Fuel cells are recent comers on the scene, spawned by space and satellite systems. Fuel cells bear similarity to batteries, with which they share the electrochemical nature of power generation process and to the combustion engines that, unlike batteries, will work continuously consuming a fuel of some sort. A fuel cell operates quietly and efficiently and when hydrogen is used as a fuel, it generates only power and drinking water. Accordingly, they are non-polluting. However, the implementation of the basic concept into a system poses technical challenges, with generation and storage issues being the most formidable. Several promising schemes to overcome the difficulties have been proposed and some implemented. Thus, a discussion on fuel cell technology is warranted.
It is estimated that earth receives about 96 billion kilowatts from the Sun constantly. If this colossal and unlimited energy could be more fully utilized, our dependence on fast dwindling fossil cache will be drastically reduced. Solar energy is available in various forms such as direct solar radiation, wind, wave power, rain (in the form of hydro power), photosynthesis and ocean thermal gradients. Among these, the direct conversion of sunlight into electricity is clean and attractive. Solar electricity was much touted in the 70s but it has generally failed to live up to the expectations because: (a) the capital costs were relatively high, (b) the conversion efficiencies were low (of the order of 10%), and (c) the power output was severally diurnal. There has been a revival however in photovoltaic technology as a result of some impressive scientific gains. Still, the conversion efficiencies associated with current technology hover around 15%-20%, which suggests that solar electricity holds a lot of promise but much developmental work remains to be achieved.

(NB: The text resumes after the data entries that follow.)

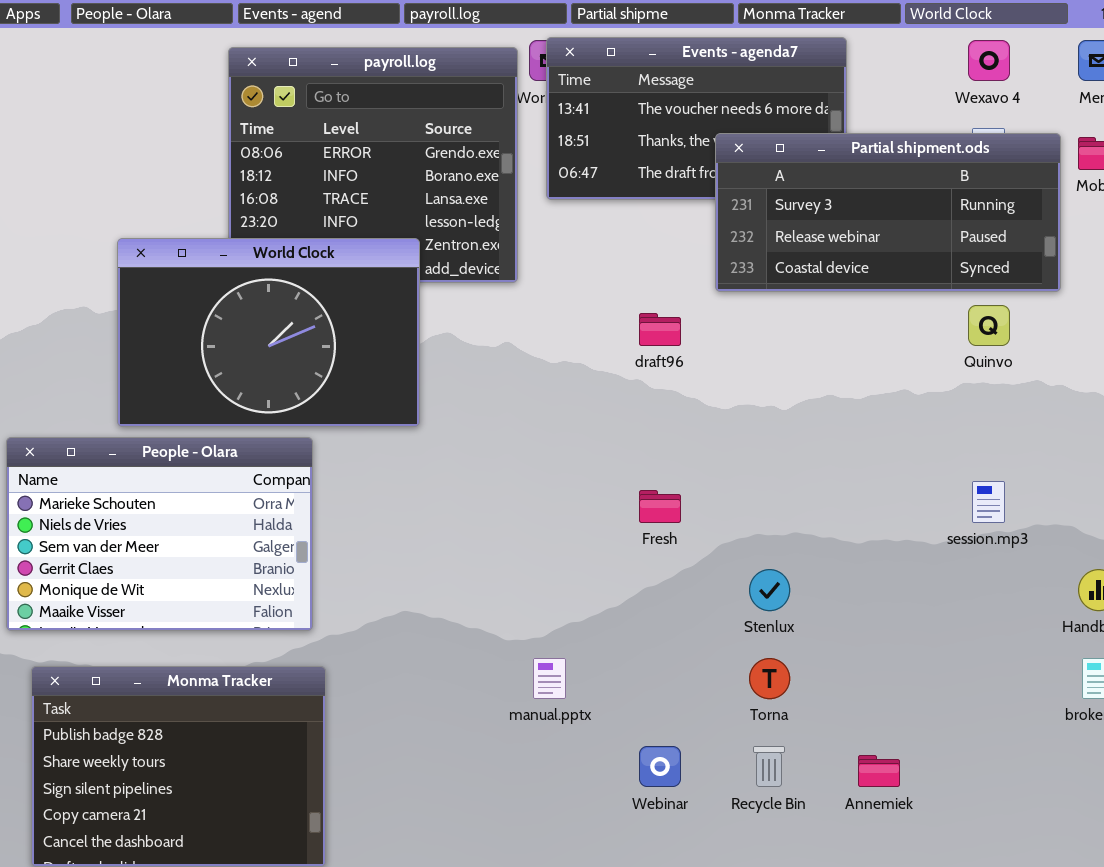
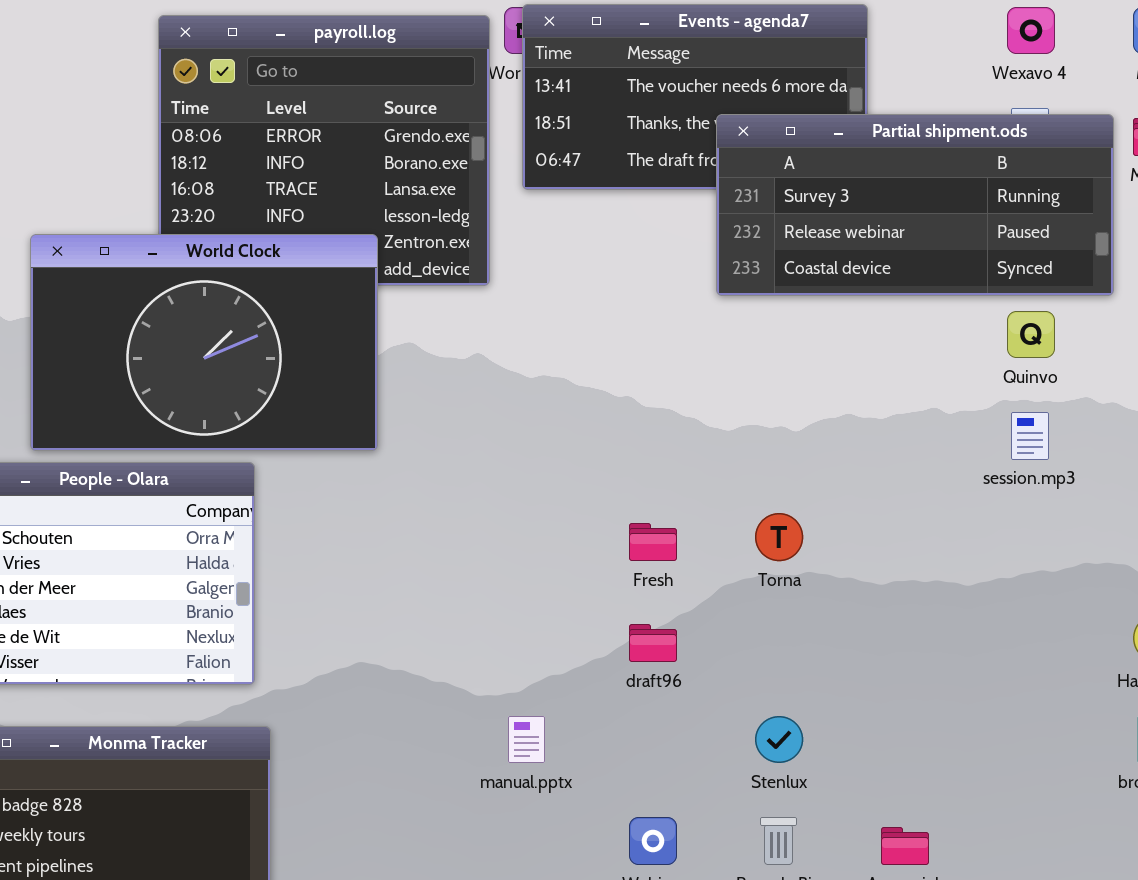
draft96: [639,313,681,346] -> [629,624,677,662], moved
session.mp3: [972,481,1005,523] -> [1011,412,1049,460], moved
Stenlux: [749,569,790,611] -> [755,716,803,763], moved
Torna: [749,658,790,699] -> [755,513,803,561], moved

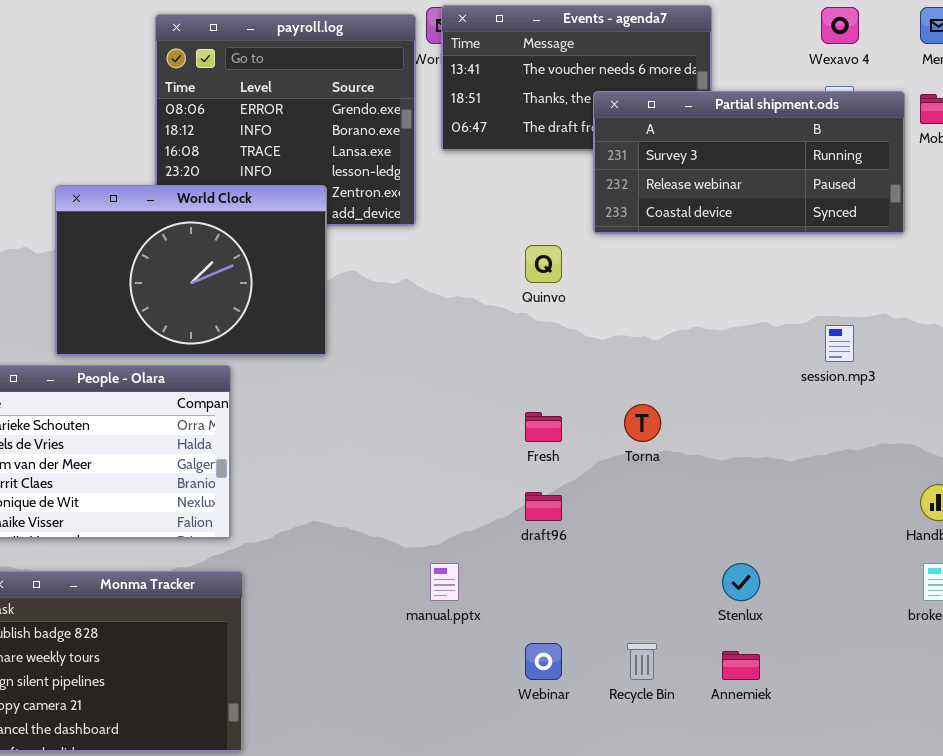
Quinvo: [1007,311,1055,358] -> [525,245,562,283], moved
Stenlux: [755,716,803,763] -> [722,563,760,601], moved

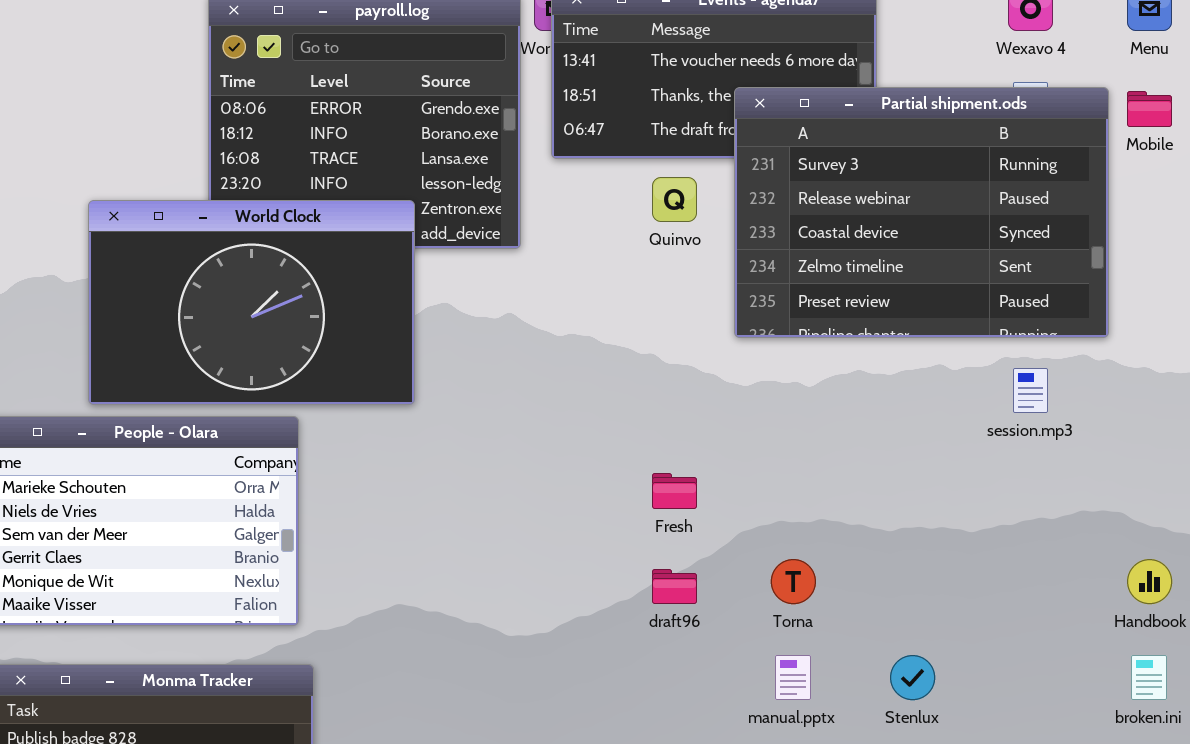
Partial shipment.ods: [593,91,905,234] -> [734,87,1109,338], resized
Quinvo: [525,245,562,283] -> [652,177,697,222], moved
Torna: [624,404,661,442] -> [771,559,816,604], moved
manual.pptx: [430,563,459,601] -> [775,655,811,700], moved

Biomass is the most important fuel source in rural India and is a significant power source. Its neutrality with regard to the great issue of global warming recommends major technological improvements in conversion efficiencies, especially through combustor and gasifier designs.
The principles underlying the Stirling Engine were enunciated about 200 years ago. But, only recently, there has been a revival of interest in its potential application, primarily because of its simplicity and its high conversion efficiency. However, to this end, certain technical conditions need to be met. Accordingly, this too will be a topic of discussion during the workshop.
India is a leader in R & D on gas hydrates, probably because the abundance of hydrate deposits in the continental shelf. However, some extremely challenging issues remain before a practical technology evolves for their exploitation. The workshop will include a discussion on the subject.
The objective of the workshop is to provide a forum for meaningful
interaction between Indian and international researchers, especially from
US, actively involved in the technological aspects of power and energy. Discussions
will focus on broader strategies rather than on delving into details associated
with a particular technical approach.